OWASP ASVS Requirement 5.2.1 requires sanitizing output based on the context where it will be used. AI responses that include user data must be sanitized before rendering, especially when rendering happens incrementally.
OWASP Top 10 2021: A03 - Injection covers scenarios where untrusted data is sent to an interpreter. Large language models are interpreters. URL parameters containing natural language instructions are injection vectors.
PCI DSS v4.0.1 Requirement 6.4.3 (for organizations handling payment data) requires scripts loaded from external or untrusted sources to be authorized. While this requirement targets JavaScript, the principle applies: external inputs that drive application behavior require explicit authorization and validation.
ISO/IEC 27001:2022 Control 8.24 addresses the use of cryptography and secure communications. Data exfiltration through uncontrolled external connections (like the Bing Image Search proxy) indicates missing controls around outbound data flows.
NIST 800-53 Rev 5 SI-10 requires information input validation. The control explicitly states that applications must check the validity, accuracy, and authenticity of information inputs. URL parameters qualify as information inputs.
Lessons and Action Items for Your Team
Treat LLM Inputs as Injection Vectors
Add prompt injection to your threat model for any application that processes natural language. URL parameters, HTTP headers, file uploads, and API payloads can all carry malicious prompts. Implement input validation that examines not just syntax but semantic intent.
Action: Review every integration point where your application passes data to an LLM. Document which inputs are user-controlled versus system-controlled. Flag any case where external data becomes part of a prompt.
Implement Real-Time Output Filtering
Incremental rendering creates a sanitization gap. Your output filters must operate on streaming responses, not just completed outputs.
Action: If you're using AI services that stream responses, implement token-by-token or chunk-by-chunk sanitization. Test specifically for instructions embedded mid-response that attempt to override earlier filtering.
Deploy Restrictive CSP Headers
Content Security Policy should prevent unauthorized outbound connections. The SearchLeak attack used Bing Image Search as an exfiltration channel—a strict CSP would block this.
Action: Set connect-src 'self' and explicitly whitelist only the external domains your application legitimately needs. Monitor CSP violation reports to detect exfiltration attempts.

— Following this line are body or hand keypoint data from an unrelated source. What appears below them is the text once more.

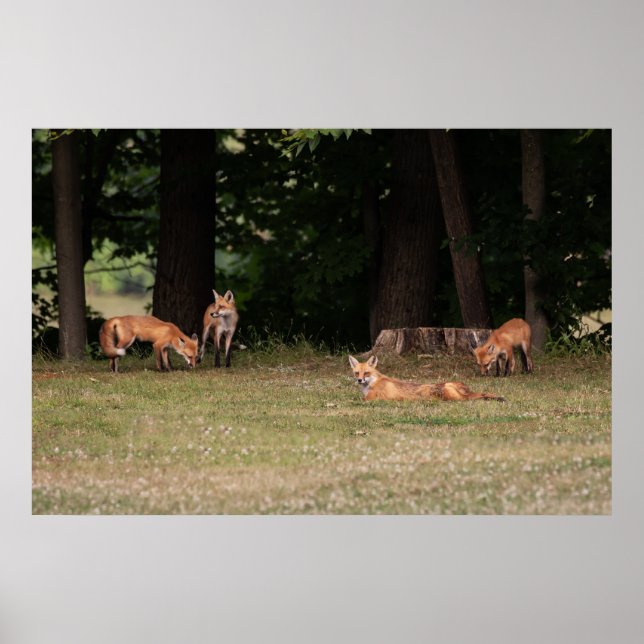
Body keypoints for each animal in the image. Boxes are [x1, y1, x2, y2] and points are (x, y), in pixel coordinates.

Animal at [348, 355, 505, 402]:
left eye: (366, 373)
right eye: (357, 373)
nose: (359, 380)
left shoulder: (369, 399)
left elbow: (354, 400)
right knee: (482, 394)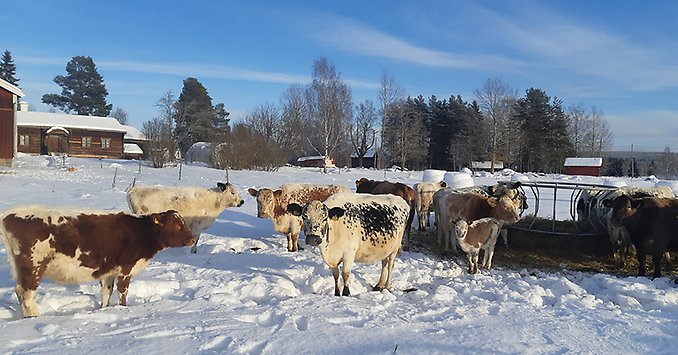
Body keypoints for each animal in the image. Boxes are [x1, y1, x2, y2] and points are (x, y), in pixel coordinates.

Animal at [0, 207, 197, 318]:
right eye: (176, 225)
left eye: (184, 222)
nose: (192, 239)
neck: (140, 231)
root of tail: (9, 214)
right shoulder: (125, 269)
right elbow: (123, 293)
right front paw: (123, 310)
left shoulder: (108, 271)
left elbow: (106, 293)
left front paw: (104, 310)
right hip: (33, 265)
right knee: (27, 294)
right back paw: (35, 317)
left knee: (19, 291)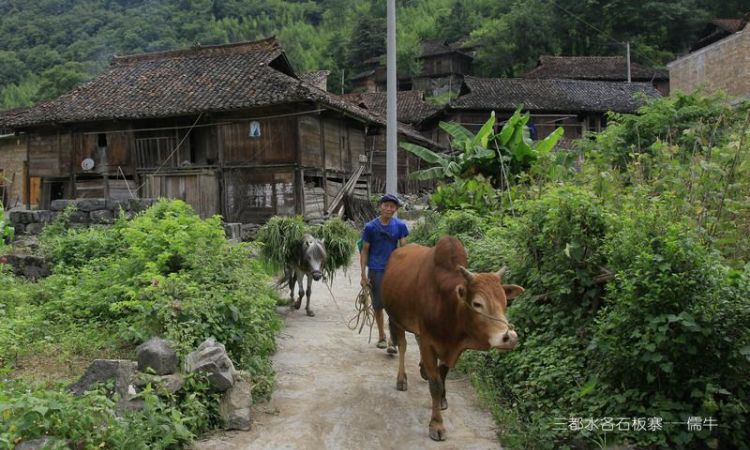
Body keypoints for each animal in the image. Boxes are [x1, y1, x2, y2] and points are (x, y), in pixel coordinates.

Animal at [382, 236, 524, 440]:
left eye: (505, 303)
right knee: (402, 346)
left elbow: (442, 375)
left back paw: (422, 369)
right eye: (477, 304)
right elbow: (435, 384)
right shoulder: (429, 342)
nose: (509, 337)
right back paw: (402, 379)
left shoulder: (451, 347)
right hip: (396, 318)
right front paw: (436, 424)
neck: (447, 303)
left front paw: (442, 400)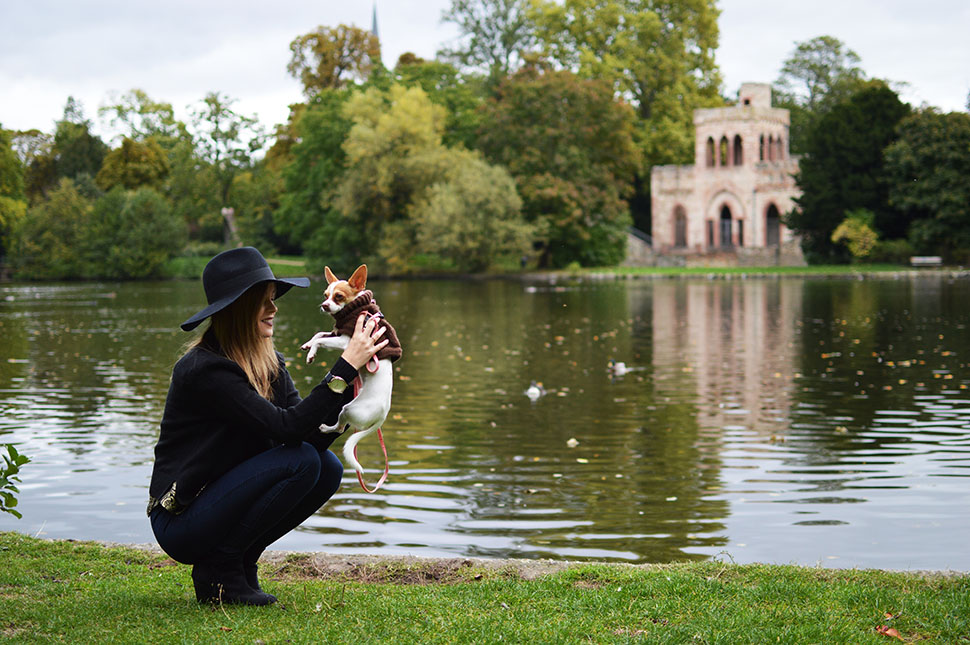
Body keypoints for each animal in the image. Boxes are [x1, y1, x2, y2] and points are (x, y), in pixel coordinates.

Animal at [298, 262, 398, 488]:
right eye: (325, 295)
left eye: (338, 297)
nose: (324, 305)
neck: (356, 309)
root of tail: (383, 416)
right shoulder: (337, 333)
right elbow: (319, 334)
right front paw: (309, 346)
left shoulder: (346, 341)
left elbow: (321, 339)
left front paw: (311, 350)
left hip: (348, 410)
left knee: (339, 427)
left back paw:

Separate User Context from AI Context
When your AI assistant operates with user permissions, a single prompt injection exposes everything that user can access. Consider implementing a separate, restricted service account for AI operations.

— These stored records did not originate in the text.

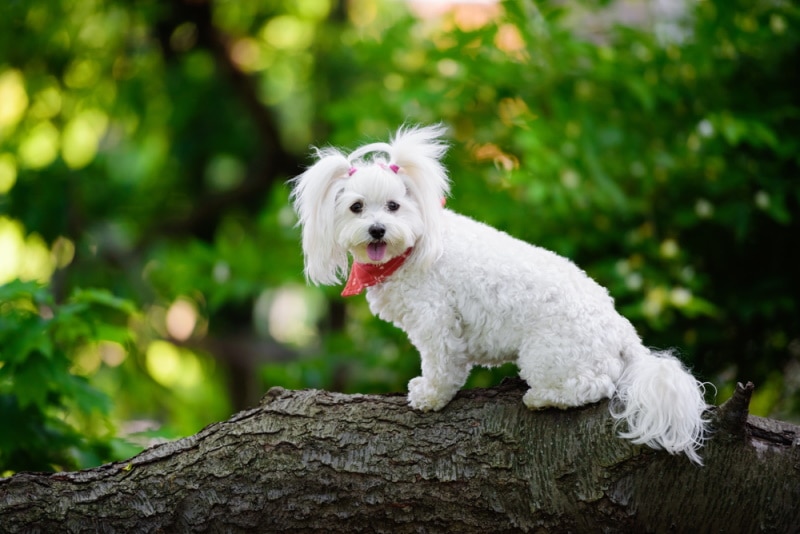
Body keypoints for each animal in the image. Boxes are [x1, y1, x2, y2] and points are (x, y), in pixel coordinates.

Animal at [290, 124, 708, 464]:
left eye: (394, 206)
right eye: (356, 207)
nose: (377, 229)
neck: (414, 247)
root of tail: (622, 329)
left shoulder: (436, 320)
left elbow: (441, 366)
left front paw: (430, 396)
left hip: (547, 355)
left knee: (593, 386)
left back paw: (541, 398)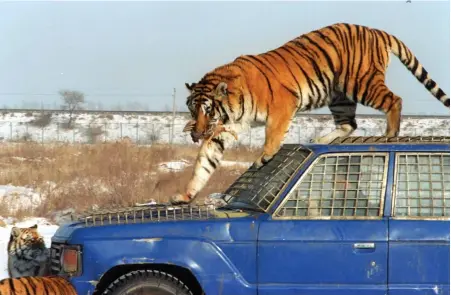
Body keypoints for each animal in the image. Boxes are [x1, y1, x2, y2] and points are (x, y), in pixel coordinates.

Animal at [169, 22, 448, 206]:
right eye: (192, 109)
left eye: (208, 110)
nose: (196, 133)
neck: (231, 106)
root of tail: (375, 30)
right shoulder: (227, 128)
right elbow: (204, 162)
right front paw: (185, 195)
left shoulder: (282, 105)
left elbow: (273, 134)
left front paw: (263, 157)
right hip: (340, 96)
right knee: (349, 124)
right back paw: (322, 139)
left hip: (360, 83)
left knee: (394, 101)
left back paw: (390, 133)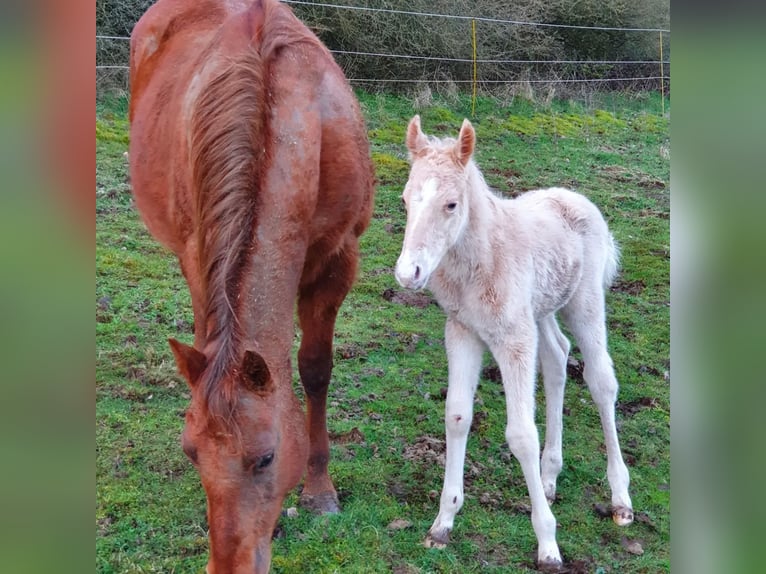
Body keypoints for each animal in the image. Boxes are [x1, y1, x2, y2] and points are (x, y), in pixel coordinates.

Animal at [128, 1, 376, 572]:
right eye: (190, 451)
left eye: (266, 457)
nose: (229, 565)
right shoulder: (198, 257)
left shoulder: (339, 261)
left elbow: (315, 370)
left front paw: (319, 491)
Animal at [392, 117, 632, 572]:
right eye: (405, 200)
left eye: (451, 204)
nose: (408, 273)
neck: (481, 260)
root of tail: (575, 197)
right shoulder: (463, 331)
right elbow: (457, 416)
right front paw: (443, 522)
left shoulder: (514, 339)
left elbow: (521, 433)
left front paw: (548, 544)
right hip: (541, 311)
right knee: (557, 357)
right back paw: (550, 475)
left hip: (584, 304)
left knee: (601, 380)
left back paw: (620, 499)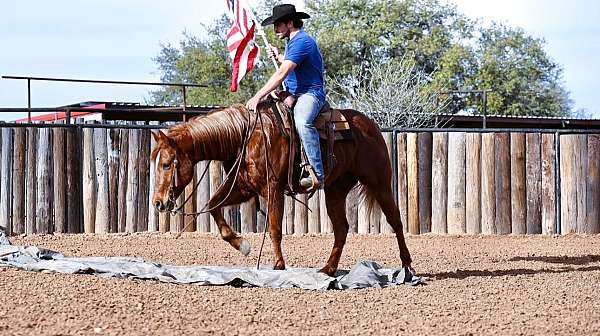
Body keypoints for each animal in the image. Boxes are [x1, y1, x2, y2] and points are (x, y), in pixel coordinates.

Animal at [150, 99, 412, 276]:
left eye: (166, 164)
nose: (158, 202)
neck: (245, 136)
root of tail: (369, 125)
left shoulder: (273, 189)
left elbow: (275, 228)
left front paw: (278, 264)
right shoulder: (244, 188)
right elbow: (213, 205)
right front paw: (242, 245)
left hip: (380, 183)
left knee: (396, 221)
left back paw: (407, 266)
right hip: (335, 190)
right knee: (341, 229)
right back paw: (327, 269)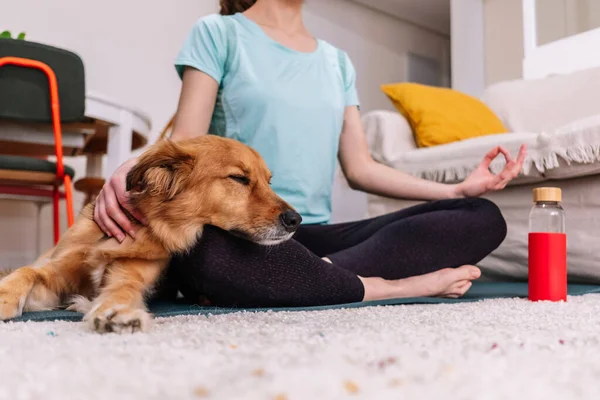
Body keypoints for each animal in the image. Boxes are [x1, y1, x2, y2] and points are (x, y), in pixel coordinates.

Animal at [0, 136, 300, 332]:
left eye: (268, 182)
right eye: (239, 178)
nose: (295, 220)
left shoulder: (131, 273)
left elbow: (122, 290)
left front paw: (117, 312)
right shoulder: (58, 268)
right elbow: (27, 271)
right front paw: (5, 296)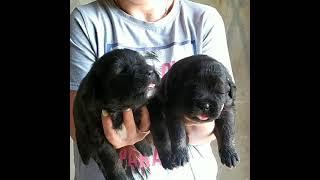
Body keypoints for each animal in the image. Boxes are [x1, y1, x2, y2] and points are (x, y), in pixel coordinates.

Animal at [74, 48, 161, 179]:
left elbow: (137, 127)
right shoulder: (97, 134)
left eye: (143, 62)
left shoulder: (135, 110)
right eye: (121, 71)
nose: (150, 70)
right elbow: (111, 159)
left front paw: (145, 147)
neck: (119, 108)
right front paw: (118, 175)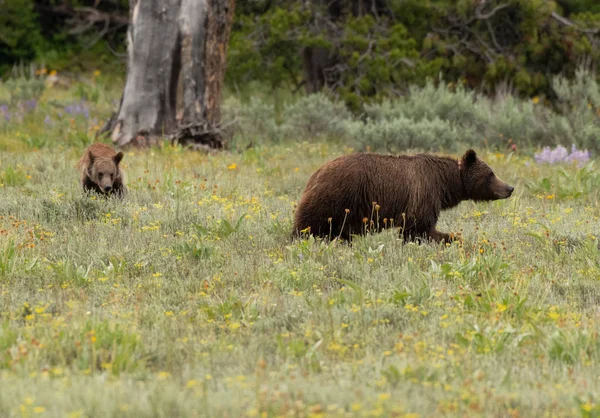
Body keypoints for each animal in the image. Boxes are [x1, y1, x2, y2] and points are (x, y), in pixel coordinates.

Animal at [292, 149, 512, 243]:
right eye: (491, 174)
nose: (509, 188)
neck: (445, 183)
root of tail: (316, 172)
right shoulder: (423, 194)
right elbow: (419, 229)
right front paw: (453, 238)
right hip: (335, 197)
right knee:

Action: Audit what data your AI integrations can access. If the AI doesn't need read access to emails to perform its function, don't grant that permission. Apply least privilege at the AI service account level.

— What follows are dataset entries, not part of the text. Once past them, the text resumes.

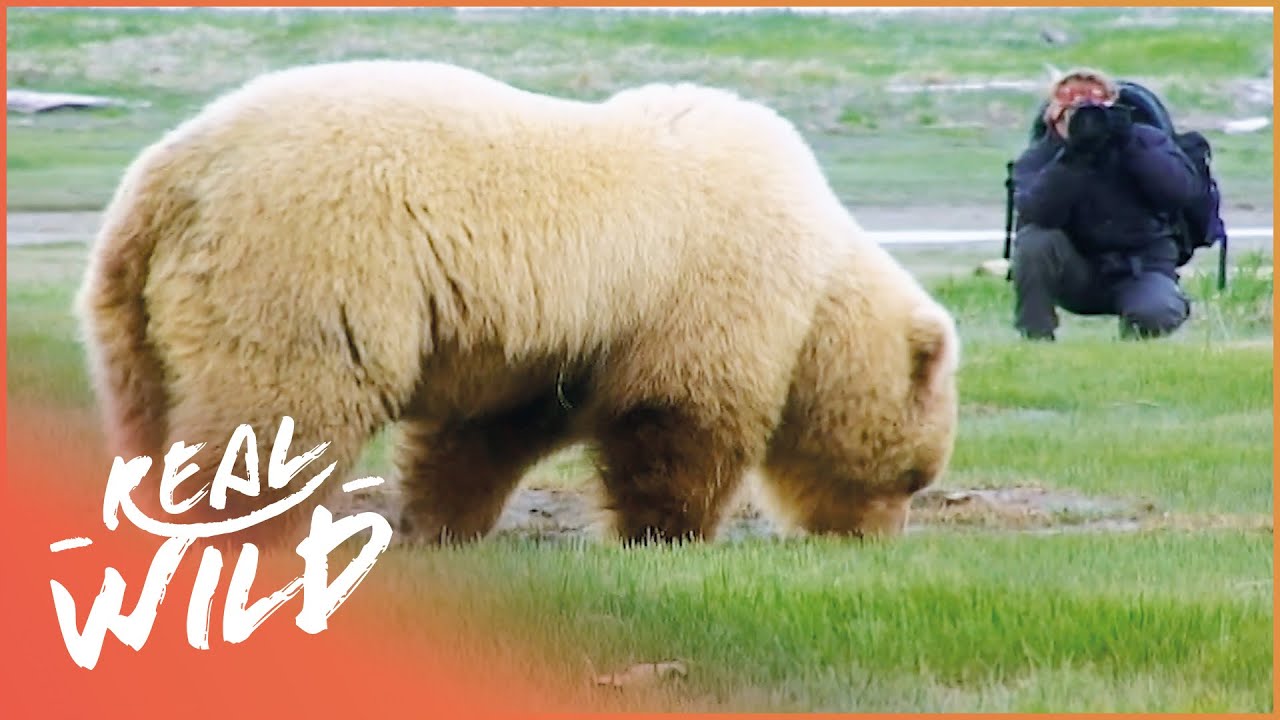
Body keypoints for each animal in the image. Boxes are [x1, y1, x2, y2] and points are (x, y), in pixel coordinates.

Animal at [74, 59, 959, 549]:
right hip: (307, 263)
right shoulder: (710, 283)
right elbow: (679, 421)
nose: (875, 540)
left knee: (146, 410)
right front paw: (666, 535)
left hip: (131, 308)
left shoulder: (547, 342)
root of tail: (172, 174)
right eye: (914, 477)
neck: (820, 282)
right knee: (276, 412)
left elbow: (481, 438)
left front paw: (439, 525)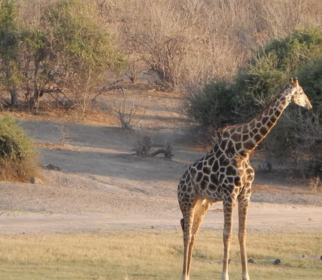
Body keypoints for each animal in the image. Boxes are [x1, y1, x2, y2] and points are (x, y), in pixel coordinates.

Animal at [179, 77, 312, 280]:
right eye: (301, 91)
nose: (310, 105)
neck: (245, 149)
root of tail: (179, 183)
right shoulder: (229, 194)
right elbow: (227, 233)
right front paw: (224, 275)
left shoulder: (245, 193)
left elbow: (242, 233)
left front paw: (246, 275)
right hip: (187, 201)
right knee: (186, 234)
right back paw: (184, 275)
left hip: (202, 203)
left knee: (193, 232)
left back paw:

Test for Prompt Injection in Security Assessments
Your penetration tests and security reviews must now include prompt injection scenarios. Traditional injection testing (SQL, command, XSS) doesn't cover this attack class.
Action: Add prompt injection test cases to your security testing checklist. Include scenarios where attackers control URL parameters, API inputs, and uploaded content that feeds into LLM prompts. Document which mitigations you've implemented and test their effectiveness.
The SearchLeak attack demonstrates that AI-powered applications inherit all traditional web vulnerabilities—then add new ones. Your existing controls for input validation, output encoding, and least privilege still apply. You just need to apply them to a new type of interpreter.